Salzwedel - Der Hintergrund ist eher nicht Corona, sondern der Krieg in der Ukraine, denn Deutschland importiert 94 Prozent dieses Öls, zum Großteil aus Russland und der Ukraine. Die „Kornkammer Europas“ und das kriegführende Land produzieren 11,5 bzw. 16,8 Prozent des Weizen-Weltmarktes. Probleme in der Logistik, weil etwa Lieferketten unterbrochen sind oder Lkw-Fahrer wegen Corona ausfallen, tragen ihr Übriges zur Situation bei.

Irrationale Spirale

Für die derzeitigen Hamsterkäufe gibt es vermutlich zwei Hauptgründe: Zum einen will man sich bevorraten, weil es vielleicht bald gar kein Öl und Mehl mehr gibt. Zum anderen wird gehortet, weil man explodierende Preise vermutet. Wie dem auch sei – Hamsterkäufe erzeugen künstliche Engpässe, die die Preise nach oben treiben – eine völlig irrationale Spirale, wie immer wieder von Politikern und Verbraucherschützern beklagt wird.

Ein Blick in Salzwedels Supermarktregale zeigt: In der Hansestadt ist es wie derzeit überall in Deutschland – Sonnenblumenöl und Weizenmehl sind Mangelware. Alles andere gibt es reichlich und im bekannten Überfluss.

Zettel in den Regalen

Und wer etwas mehr ausgibt, bekommt auch Öl, aber eben nicht das gängige und preiswerte. Zum Teil werden die knappen bis aktuell nicht vorhandenen Waren sogar reglementiert: Edeka zum Beispiel geht offensiv mit dem Thema um und hat in das Raps- und Sonnenblumenöl-Regal einen Zettel gehängt. Der Discounter bittet die Kunden, pro Haushalt nur eine Flasche mitzunehmen, und begründet dies mit Lieferschwierigkeiten. Aldi hat zwar auch wenig bis kein Öl und Mehl, aber wenn ausreichend da wäre, werden dort maximal „2 Stück pro Kunde“ abgegeben.

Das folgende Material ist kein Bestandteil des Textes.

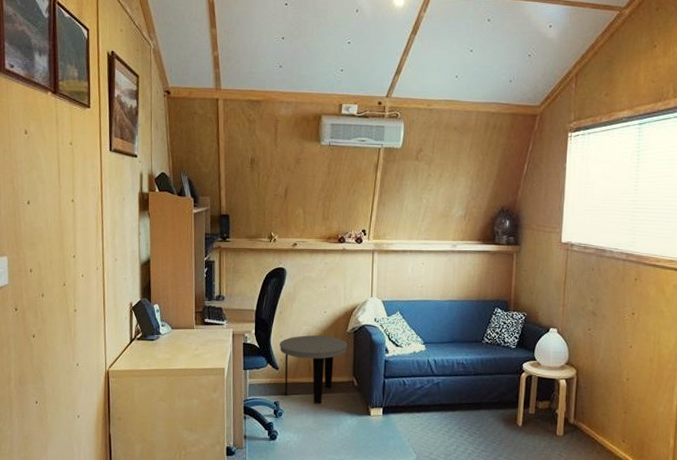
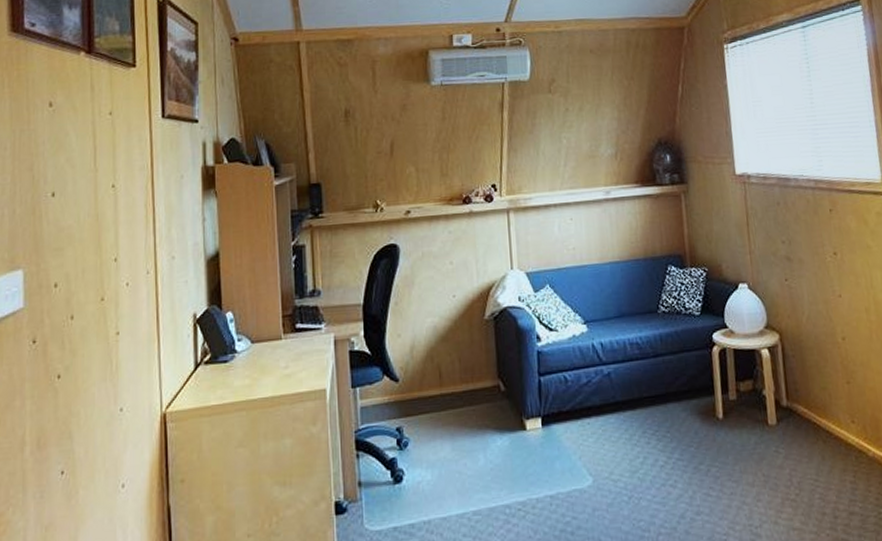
side table: present [279,335,348,404] -> none [397,327,488,423]

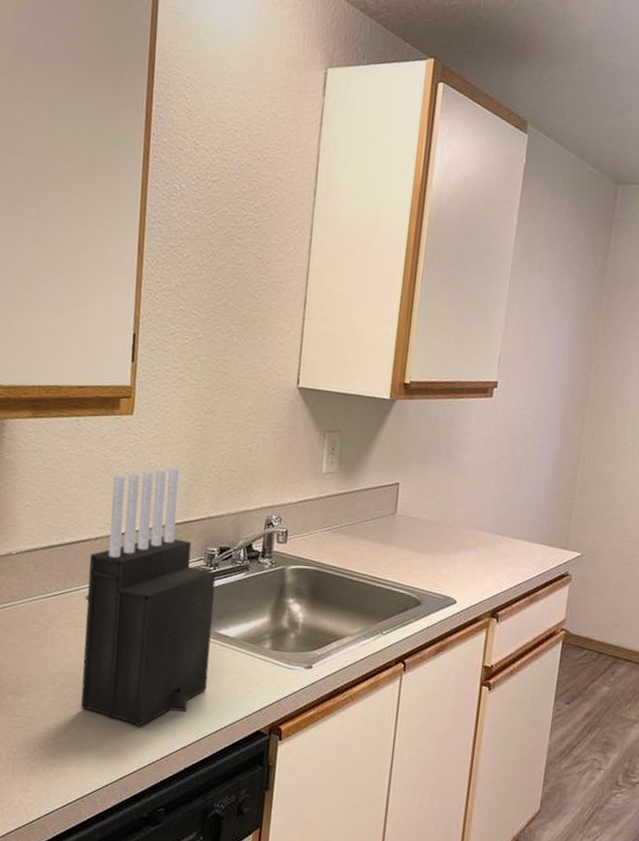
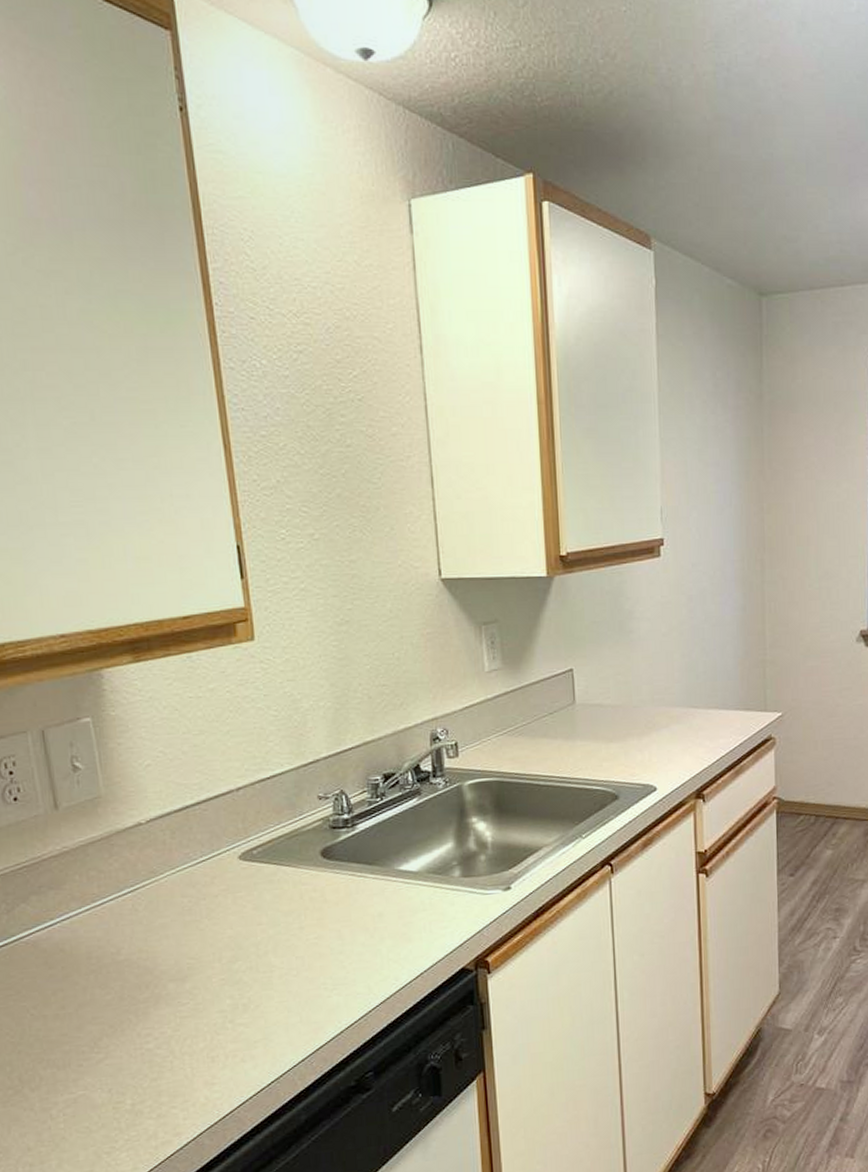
knife block: present [80,466,216,727] -> none [234,692,396,990]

Zur Beruhigung: Es gibt überall ausreichend Nudeln und Klopapier, auch bei anderen Lebensmitteln oder Hygieneartikeln konnte der AZ-Test keinen Mangel finden.

HINTERGRUND

Diese Lebensmittel könnten knapp werden

• Eier: „Alarmstufe rot“ heißt es vom Bundesverband Ei.
Er mahnt: „Die deutsche Eierwirtschaft kann die Versorgung mit Eiern aus Deutschland spätestens ab Sommer nicht mehr sicherstellen.“ Grund sind die explodierenden Preise für Futtermittel.
• Mehl: Russland und die Ukraine gehören zu den größten Exporteuren von Weizen.
• Hefe: Wie auch schon zu Beginn der Corona-Krise ist an einigen Orten die Hefe vergriffen. Abermals ist anzunehmen, dass die Bevölkerung zurzeit verstärkt backt und die Vorratsschränke füllt.
• Gurken und Tomaten: Angesichts der gestiegenen Energiepreise wird derzeit mit einem Rückgang der heimischen Produktion gerechnet. Viele Gewächshäuser bleiben derzeit leer, die Aufzucht lohnt sich aufgrund hoher Energie-, Dünge- und Personalkosten nicht.
• Sonnenblumenöl: Die Ukraine ist eines der wichtigsten Exporteure von Sonnenblumen- und Rapssaaten.
• Milch: Wer auch künftig genfreie Milch trinken möchte, könnte auf eine knappe Auswahl treffen. Denn: Das Kraftfutter für die Tiere wurde aus der Ukraine und Russland importiert und ist derzeit nicht verfügbar.
• Honig: Die Ukraine ist eines der wichtigsten Honig-Importländer. Laut bienenprodukte-versand.de droht ein Versorgungsengpass. Quelle: 24hamburg.de

KOMMENTAR

Leere Regale: Horten ist schizophren

VON ULRIKE MEINEKE

So sind wir Deutsche. Kaum kündigt sich ein Mangel an, werden wir zu Hamstern und bevorraten uns. Das gibt natürlich niemand zu, aber ein Blick in die Salzwedeler Supermarktregale beweist es. Krieg und Corona – wer weiß, was noch kommt, und wer in Quarantäne ist, braucht ganz offensichtlich nicht mehr wie zu Pandemiebeginn einen Vorrat an Klopapier und Nudeln. Jetzt horten wir Öl und Mehl. Die gute Nachricht: Es gibt Alternativen. Und zwar reichlich. Und der Blick in die Supermarktregale zeigt auch: Es ist alles im Überfluss da. Außer eben Öl und Mehl. Damit kann man wohl leben. Mich erinnerte der Gang durch die Discounter an die DDR-Zeit, an die nicht vorhandene Produktvielfalt. Und ich dachte darüber nach, was die Menschen in Kiew und in den anderen ukrainischen Städten nicht haben. Und welche Folgen dieser Krieg für Länder in Afrika haben mag. Und wir horten Öl und Mehl. Das ist irgendwie schizophren.